Graham Joyce. Comme un conte. Bragelonne (L'Autre), 02/2015. 443 p. 20 €

La campagne anglaise, un soir de Noël. On frappe à la porte de Dell et Mary Martin. Se présente à eux une jeune femme dépenaillée et sale, qu'ils reconnaissent cependant aussitôt : c'est Tara, leur fille, qui n'avait pas seize ans lorsqu'elle a disparu, vingt ans plus tôt. Et la Tara qui se tient devant eux n'a pas pris une ride. Elle prétend dans un premier temps qu'elle a voyagé, puis elle finit par avouer la vérité à son frère Peter : elle a voyagé, certes, mais dans le monde des fées, où elle a passé six mois, jusqu'à ce qu'une "charnière" et la convergence de la lune lui permettre de revenir dans le monde réel. Evidemment, personne ne la croit, ni ses parents qui l'aiment mais la trouvent fort étrange, ni son frère qui l'emmène voir un psy. Seul Richie, son petit ami de l'époque, lui accorde le bénéfice du doute...

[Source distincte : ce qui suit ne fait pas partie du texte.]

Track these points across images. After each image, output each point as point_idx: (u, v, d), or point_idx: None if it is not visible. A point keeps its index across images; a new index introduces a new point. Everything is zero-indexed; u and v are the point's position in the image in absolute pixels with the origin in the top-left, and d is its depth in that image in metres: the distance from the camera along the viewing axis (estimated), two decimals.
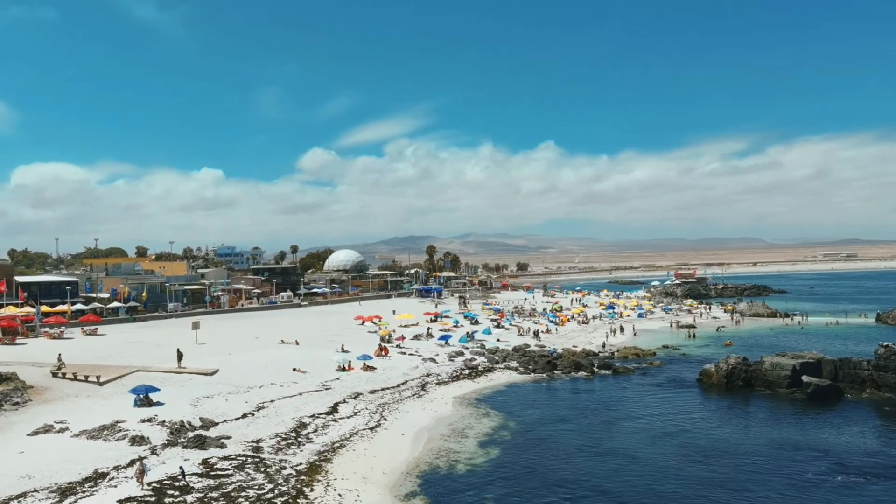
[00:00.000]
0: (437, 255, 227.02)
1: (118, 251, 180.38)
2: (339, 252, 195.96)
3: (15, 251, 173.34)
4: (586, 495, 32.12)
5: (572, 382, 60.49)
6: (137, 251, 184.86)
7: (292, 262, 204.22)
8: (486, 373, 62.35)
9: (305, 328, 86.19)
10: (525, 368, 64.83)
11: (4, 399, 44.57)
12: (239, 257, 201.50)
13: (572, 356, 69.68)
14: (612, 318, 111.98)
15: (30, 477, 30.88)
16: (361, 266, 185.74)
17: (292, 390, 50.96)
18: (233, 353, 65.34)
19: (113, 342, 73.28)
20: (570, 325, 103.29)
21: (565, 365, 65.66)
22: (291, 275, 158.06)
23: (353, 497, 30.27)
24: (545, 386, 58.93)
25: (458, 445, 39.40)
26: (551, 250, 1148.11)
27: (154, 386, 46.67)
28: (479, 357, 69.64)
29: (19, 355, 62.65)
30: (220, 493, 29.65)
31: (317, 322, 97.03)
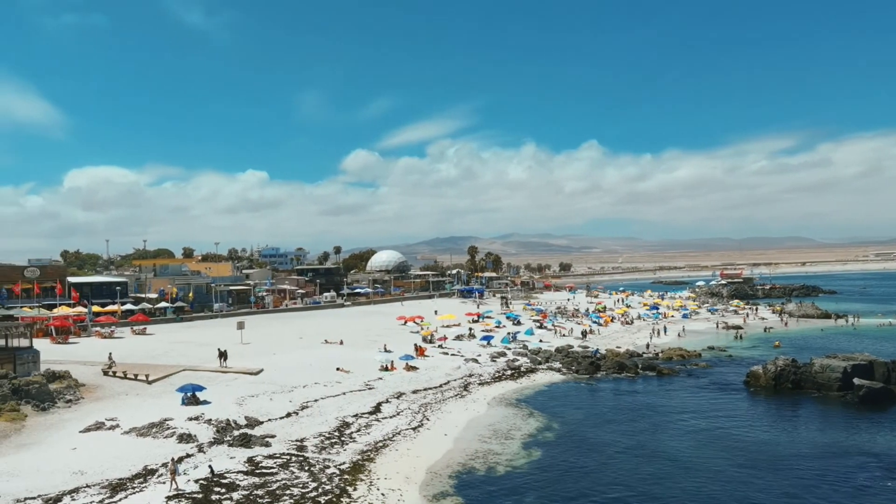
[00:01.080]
0: (478, 255, 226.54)
1: (166, 252, 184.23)
2: (381, 253, 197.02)
3: (68, 252, 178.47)
4: (629, 499, 31.68)
5: (616, 383, 59.75)
6: (184, 252, 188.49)
7: (335, 262, 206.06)
8: (528, 373, 61.98)
9: (348, 328, 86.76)
10: (568, 369, 64.28)
11: (58, 396, 45.79)
12: (283, 258, 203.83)
13: (616, 357, 68.85)
14: (656, 319, 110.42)
15: (82, 472, 31.64)
16: (403, 267, 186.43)
17: (336, 390, 51.31)
18: (277, 353, 66.08)
19: (161, 341, 74.75)
20: (614, 326, 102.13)
21: (609, 366, 64.92)
22: (335, 275, 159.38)
23: (395, 497, 30.31)
24: (588, 387, 58.33)
25: (501, 447, 39.18)
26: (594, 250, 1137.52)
27: (201, 385, 47.45)
28: (521, 358, 69.27)
29: (72, 354, 64.29)
30: (266, 491, 29.97)
31: (360, 322, 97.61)
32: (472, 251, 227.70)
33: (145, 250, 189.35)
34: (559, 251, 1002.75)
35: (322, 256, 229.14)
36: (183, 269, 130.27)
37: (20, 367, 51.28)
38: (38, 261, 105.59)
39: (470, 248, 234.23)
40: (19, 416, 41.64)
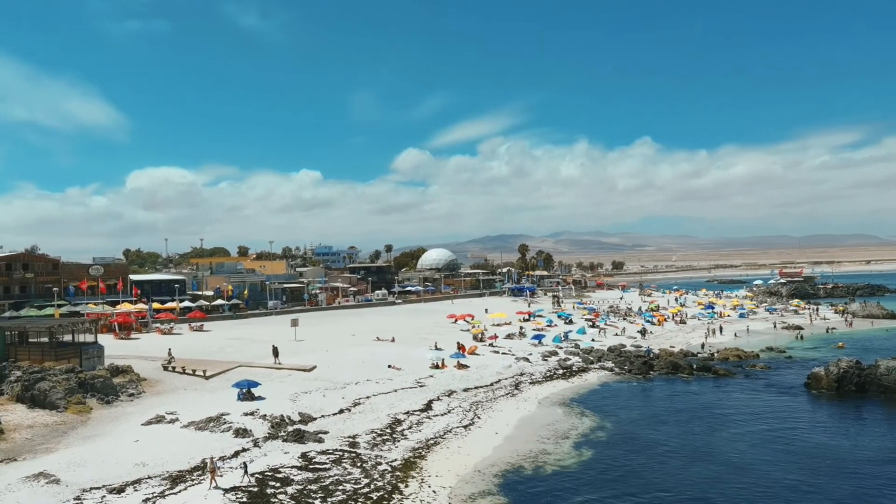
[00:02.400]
0: (529, 253, 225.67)
1: (222, 251, 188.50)
2: (431, 251, 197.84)
3: (129, 251, 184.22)
4: (681, 502, 31.19)
5: (669, 384, 58.83)
6: (239, 251, 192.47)
7: (386, 261, 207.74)
8: (580, 373, 61.50)
9: (399, 326, 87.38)
10: (620, 369, 63.55)
11: (121, 390, 47.35)
12: (336, 256, 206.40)
13: (669, 357, 67.76)
14: (712, 319, 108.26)
15: (144, 464, 32.66)
16: (454, 265, 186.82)
17: (387, 387, 51.78)
18: (330, 350, 66.98)
19: (217, 338, 76.50)
20: (668, 325, 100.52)
21: (662, 366, 63.94)
22: (386, 273, 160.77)
23: (446, 494, 30.48)
24: (641, 387, 57.57)
25: (551, 446, 38.99)
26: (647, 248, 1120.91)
27: (256, 381, 48.45)
28: (573, 357, 68.75)
29: (133, 349, 66.32)
30: (319, 486, 30.46)
31: (410, 320, 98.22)
32: (523, 249, 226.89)
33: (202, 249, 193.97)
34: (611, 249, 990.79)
35: (373, 255, 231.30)
36: (238, 267, 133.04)
37: (86, 361, 53.16)
38: (102, 259, 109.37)
39: (521, 246, 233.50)
40: (85, 408, 43.21)
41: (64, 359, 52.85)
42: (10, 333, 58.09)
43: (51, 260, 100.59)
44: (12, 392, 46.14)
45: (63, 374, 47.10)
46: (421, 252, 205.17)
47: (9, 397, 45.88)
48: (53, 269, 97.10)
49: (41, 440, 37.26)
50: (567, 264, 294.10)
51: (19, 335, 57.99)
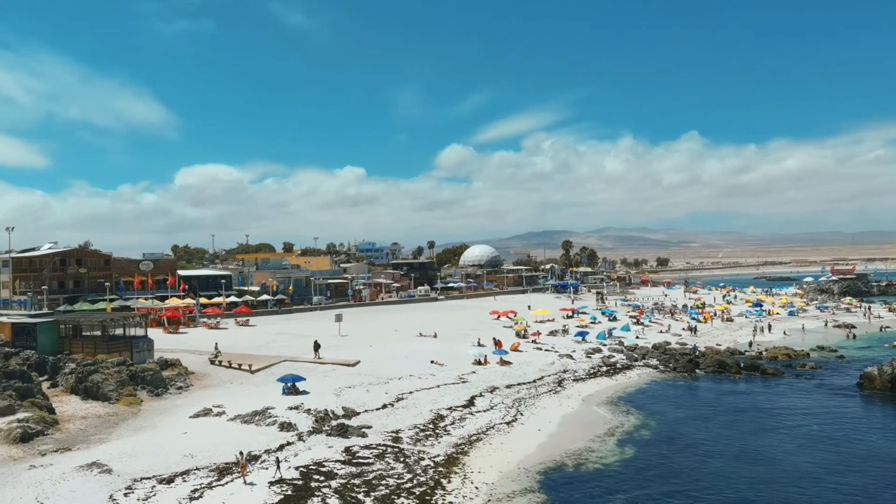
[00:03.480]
0: (573, 250, 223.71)
1: (267, 247, 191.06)
2: (474, 247, 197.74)
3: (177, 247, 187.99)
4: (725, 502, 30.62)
5: (716, 383, 57.78)
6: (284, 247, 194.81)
7: (429, 257, 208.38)
8: (624, 370, 60.80)
9: (442, 322, 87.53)
10: (665, 367, 62.65)
11: (170, 383, 48.39)
12: (379, 252, 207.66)
13: (716, 355, 66.53)
14: (760, 316, 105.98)
15: (192, 455, 33.30)
16: (496, 261, 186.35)
17: (430, 382, 51.89)
18: (373, 345, 67.42)
19: (263, 333, 77.60)
20: (714, 323, 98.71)
21: (708, 364, 62.80)
22: (428, 269, 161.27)
23: (488, 490, 30.43)
24: (687, 385, 56.67)
25: (594, 443, 38.63)
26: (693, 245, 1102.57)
27: (300, 375, 48.98)
28: (617, 354, 68.02)
29: (181, 343, 67.69)
30: (362, 481, 30.68)
31: (453, 316, 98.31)
32: (567, 245, 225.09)
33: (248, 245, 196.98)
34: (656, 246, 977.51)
35: (416, 251, 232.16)
36: (283, 262, 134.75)
37: (136, 354, 54.54)
38: (151, 255, 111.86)
39: (564, 242, 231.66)
40: (136, 400, 44.28)
41: (115, 352, 54.31)
42: (64, 327, 59.88)
43: (103, 255, 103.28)
44: (67, 384, 47.56)
45: (115, 366, 48.36)
46: (463, 248, 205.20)
47: (63, 389, 47.30)
48: (105, 265, 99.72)
49: (94, 431, 38.29)
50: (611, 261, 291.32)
51: (73, 329, 59.75)
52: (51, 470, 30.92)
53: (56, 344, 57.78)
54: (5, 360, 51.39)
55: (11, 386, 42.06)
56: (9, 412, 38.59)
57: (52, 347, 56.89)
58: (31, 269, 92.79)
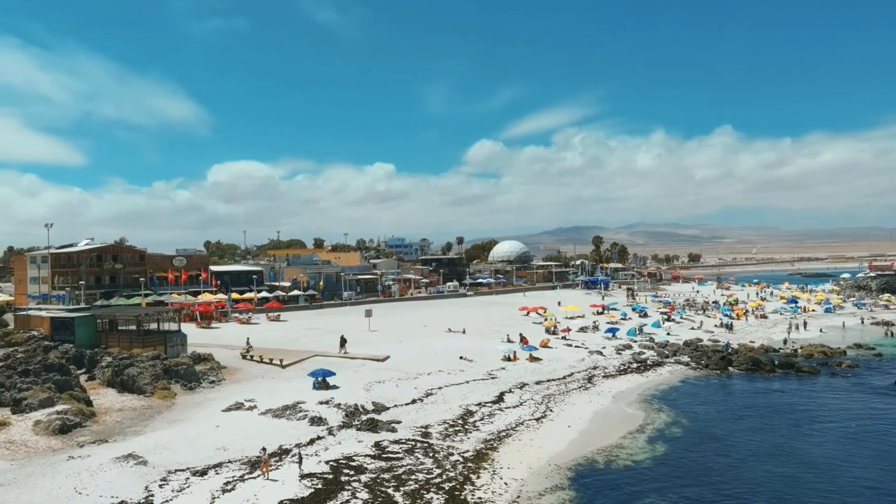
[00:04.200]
0: (603, 245, 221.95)
1: (298, 242, 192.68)
2: (503, 243, 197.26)
3: (210, 243, 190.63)
4: (757, 501, 30.28)
5: (749, 380, 57.02)
6: (315, 242, 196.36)
7: (458, 253, 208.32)
8: (655, 367, 60.30)
9: (471, 318, 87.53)
10: (697, 364, 61.98)
11: (203, 377, 49.12)
12: (408, 248, 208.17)
13: (749, 352, 65.66)
14: (795, 313, 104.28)
15: (224, 449, 33.80)
16: (526, 257, 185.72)
17: (459, 378, 51.98)
18: (403, 341, 67.68)
19: (293, 328, 78.33)
20: (748, 320, 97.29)
21: (741, 361, 61.96)
22: (457, 265, 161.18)
23: (518, 486, 30.44)
24: (719, 383, 56.01)
25: (626, 440, 38.41)
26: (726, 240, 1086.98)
27: (330, 370, 49.39)
28: (647, 351, 67.47)
29: (214, 338, 68.59)
30: (392, 475, 30.88)
31: (482, 312, 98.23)
32: (597, 241, 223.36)
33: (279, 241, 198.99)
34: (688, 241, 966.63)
35: (445, 247, 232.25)
36: (314, 258, 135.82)
37: (170, 349, 55.44)
38: (184, 251, 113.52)
39: (595, 238, 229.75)
40: (170, 394, 45.03)
41: (150, 346, 55.30)
42: (101, 321, 61.12)
43: (138, 251, 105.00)
44: (103, 377, 48.55)
45: (149, 360, 49.26)
46: (493, 244, 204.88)
47: (100, 382, 48.28)
48: (140, 260, 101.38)
49: (130, 423, 39.04)
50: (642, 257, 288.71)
51: (109, 323, 60.95)
52: (88, 461, 31.62)
53: (93, 338, 59.00)
54: (45, 354, 52.66)
55: (51, 379, 43.06)
56: (48, 404, 39.55)
57: (89, 341, 58.10)
58: (69, 264, 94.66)
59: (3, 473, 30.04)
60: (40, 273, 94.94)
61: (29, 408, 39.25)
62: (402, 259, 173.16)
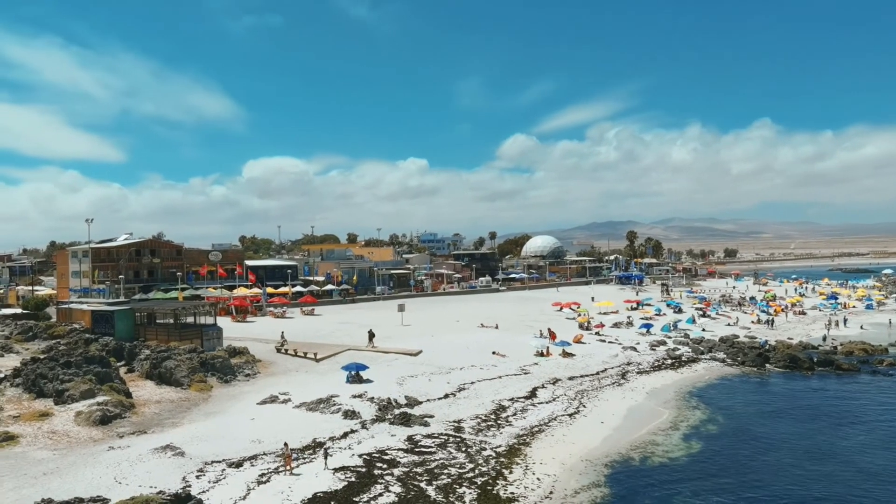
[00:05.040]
0: (637, 240, 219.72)
1: (331, 238, 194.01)
2: (536, 238, 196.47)
3: (245, 237, 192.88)
4: (794, 499, 29.78)
5: (787, 378, 56.04)
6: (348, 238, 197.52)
7: (491, 248, 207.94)
8: (690, 363, 59.57)
9: (504, 313, 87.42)
10: (733, 360, 61.08)
11: (238, 370, 49.76)
12: (441, 243, 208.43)
13: (787, 349, 64.46)
14: (835, 310, 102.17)
15: (259, 441, 34.22)
16: (559, 252, 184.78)
17: (492, 373, 51.94)
18: (435, 335, 67.81)
19: (327, 322, 78.92)
20: (788, 316, 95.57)
21: (779, 358, 60.86)
22: (490, 260, 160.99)
23: (551, 482, 30.32)
24: (756, 380, 55.13)
25: (660, 437, 38.03)
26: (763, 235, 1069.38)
27: (364, 364, 49.71)
28: (682, 347, 66.71)
29: (249, 332, 69.46)
30: (424, 469, 30.98)
31: (515, 307, 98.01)
32: (631, 236, 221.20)
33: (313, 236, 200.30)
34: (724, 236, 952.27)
35: (478, 242, 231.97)
36: (347, 253, 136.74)
37: (206, 342, 56.28)
38: (220, 245, 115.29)
39: (628, 233, 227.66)
40: (206, 386, 45.73)
41: (187, 339, 56.17)
42: (139, 315, 62.26)
43: (175, 246, 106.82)
44: (142, 369, 49.47)
45: (186, 353, 50.02)
46: (525, 239, 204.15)
47: (139, 374, 49.22)
48: (177, 255, 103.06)
49: (167, 415, 39.74)
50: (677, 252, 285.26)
51: (148, 316, 62.04)
52: (128, 451, 32.26)
53: (132, 331, 60.15)
54: (86, 346, 53.86)
55: (91, 371, 43.97)
56: (89, 396, 40.42)
57: (128, 334, 59.25)
58: (108, 259, 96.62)
59: (46, 462, 30.80)
60: (81, 267, 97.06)
61: (71, 399, 40.16)
62: (435, 254, 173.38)
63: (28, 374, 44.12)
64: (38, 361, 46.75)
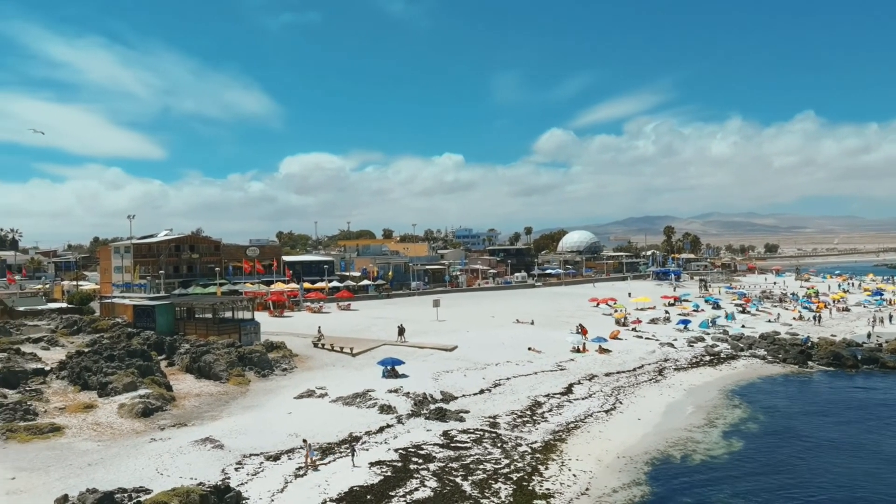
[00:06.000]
0: (675, 235, 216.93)
1: (367, 233, 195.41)
2: (572, 233, 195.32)
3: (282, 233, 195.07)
4: (838, 499, 29.16)
5: (830, 376, 54.86)
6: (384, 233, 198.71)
7: (526, 243, 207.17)
8: (729, 360, 58.64)
9: (539, 309, 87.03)
10: (774, 357, 59.96)
11: (275, 365, 50.34)
12: (475, 239, 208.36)
13: (830, 346, 63.03)
14: (880, 306, 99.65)
15: (296, 435, 34.56)
16: (595, 247, 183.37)
17: (527, 369, 51.76)
18: (470, 331, 67.80)
19: (363, 317, 79.43)
20: (832, 313, 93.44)
21: (821, 356, 59.56)
22: (525, 256, 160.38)
23: (587, 478, 30.11)
24: (798, 378, 54.05)
25: (698, 434, 37.52)
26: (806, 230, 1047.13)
27: (399, 359, 49.92)
28: (721, 343, 65.69)
29: (286, 326, 70.20)
30: (460, 465, 31.00)
31: (550, 303, 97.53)
32: (669, 231, 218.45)
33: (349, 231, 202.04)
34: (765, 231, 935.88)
35: (513, 237, 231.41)
36: (383, 249, 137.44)
37: (244, 336, 57.03)
38: (257, 241, 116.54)
39: (666, 228, 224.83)
40: (244, 380, 46.34)
41: (225, 334, 57.03)
42: (179, 309, 63.35)
43: (213, 242, 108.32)
44: (182, 363, 50.36)
45: (225, 348, 50.79)
46: (561, 234, 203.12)
47: (179, 368, 50.10)
48: (216, 251, 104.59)
49: (207, 408, 40.37)
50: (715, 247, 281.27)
51: (187, 311, 63.11)
52: (169, 443, 32.86)
53: (172, 325, 61.26)
54: (128, 340, 54.99)
55: (134, 364, 44.90)
56: (132, 388, 41.27)
57: (168, 328, 60.37)
58: (149, 254, 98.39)
59: (91, 453, 31.53)
60: (123, 262, 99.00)
61: (114, 391, 41.04)
62: (470, 249, 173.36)
63: (73, 366, 45.25)
64: (83, 355, 47.94)
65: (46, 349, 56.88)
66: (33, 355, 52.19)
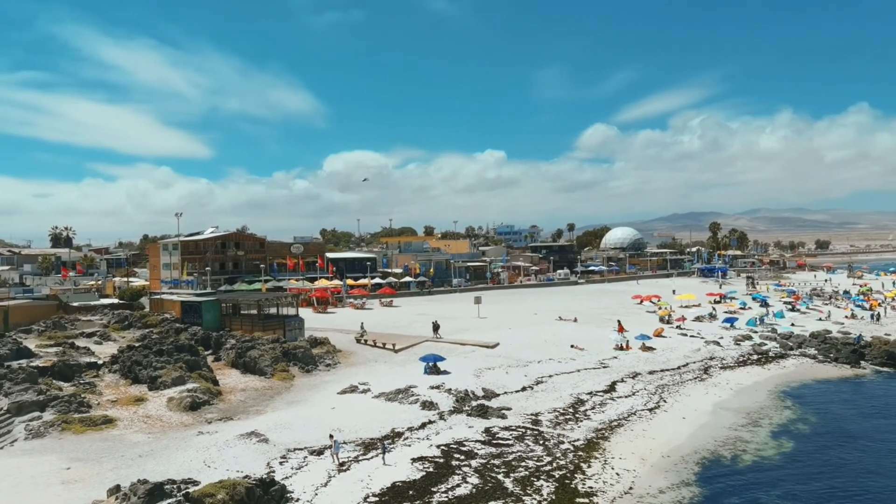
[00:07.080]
0: (721, 232, 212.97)
1: (409, 230, 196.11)
2: (615, 230, 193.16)
3: (325, 230, 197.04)
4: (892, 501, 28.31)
5: (884, 376, 53.29)
6: (425, 230, 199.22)
7: (569, 240, 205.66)
8: (777, 359, 57.38)
9: (582, 306, 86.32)
10: (825, 357, 58.46)
11: (319, 360, 50.91)
12: (517, 235, 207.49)
13: (884, 346, 61.17)
14: None
15: (339, 430, 34.90)
16: (639, 244, 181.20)
17: (570, 367, 51.41)
18: (512, 328, 67.60)
19: (405, 313, 79.78)
20: (883, 311, 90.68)
21: (875, 355, 57.85)
22: (568, 252, 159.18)
23: (630, 477, 29.80)
24: (850, 377, 52.62)
25: (746, 434, 36.81)
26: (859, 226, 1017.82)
27: (441, 356, 50.02)
28: (769, 342, 64.28)
29: (330, 322, 70.92)
30: (502, 462, 30.96)
31: (593, 300, 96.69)
32: (715, 228, 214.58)
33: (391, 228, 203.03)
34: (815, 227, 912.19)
35: (555, 234, 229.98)
36: (425, 246, 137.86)
37: (289, 332, 57.81)
38: (301, 238, 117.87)
39: (712, 224, 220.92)
40: (288, 376, 46.99)
41: (270, 330, 57.84)
42: (225, 305, 64.47)
43: (258, 239, 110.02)
44: (228, 358, 51.25)
45: (269, 343, 51.52)
46: (604, 231, 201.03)
47: (225, 363, 51.00)
48: (260, 248, 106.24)
49: (252, 403, 41.05)
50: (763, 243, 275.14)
51: (233, 307, 64.19)
52: (216, 437, 33.50)
53: (218, 321, 62.37)
54: (176, 335, 56.20)
55: (182, 359, 45.89)
56: (180, 382, 42.18)
57: (214, 324, 61.48)
58: (196, 251, 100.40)
59: (142, 445, 32.34)
60: (171, 259, 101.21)
61: (163, 385, 42.00)
62: (511, 246, 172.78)
63: (124, 360, 46.44)
64: (134, 349, 49.17)
65: (99, 343, 58.45)
66: (87, 349, 53.70)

Graham Joyce est un romancier anglais spécialisé en littérature américaine. Son récit est mâtiné de ses deux influences : le monde féérique, qui a la part belle dans son récit, et une construction imparable de l'histoire dans laquelle alternent les chapitres à la narration classique à la troisième personne, et d'autres où différents personnages prennent la parole – Peter, le psy, Richie. Ca fonctionne très bien, et tout paraît cohérent. Le lecteur croit d'emblée Tara, en une sorte de pacte tacite passé avec l'auteur, mais l'intelligence de ce dernier réside moins dans le fait qu'on se demande comment diable Tara va réussir à persuader ses proches qu'elle dit la vérité que dans la façon dont un séjour chez les fées a des conséquences sur sa vie d'humain ordinaire. Et c'est la force de Graham Joyce : prendre un fait anormal, et impossible, et faire qu'on y croie.

Ajoutons à cela les personnages secondaires très attachants, comme Richie, l'ancien petit ami de Tara, musicien doué mais raté devenu quasi alcoolique qui joue dans les pubs, ou Jack, le fils de Peter, qui passe la moitié du récit à trouver comment racheter le fait d'avoir tué le chat de la voisine à coups de carabine, et on aura pour le coup un roman divertissant mais aussi dépaysant. Un gros coup de cœur pour ce mois de décembre.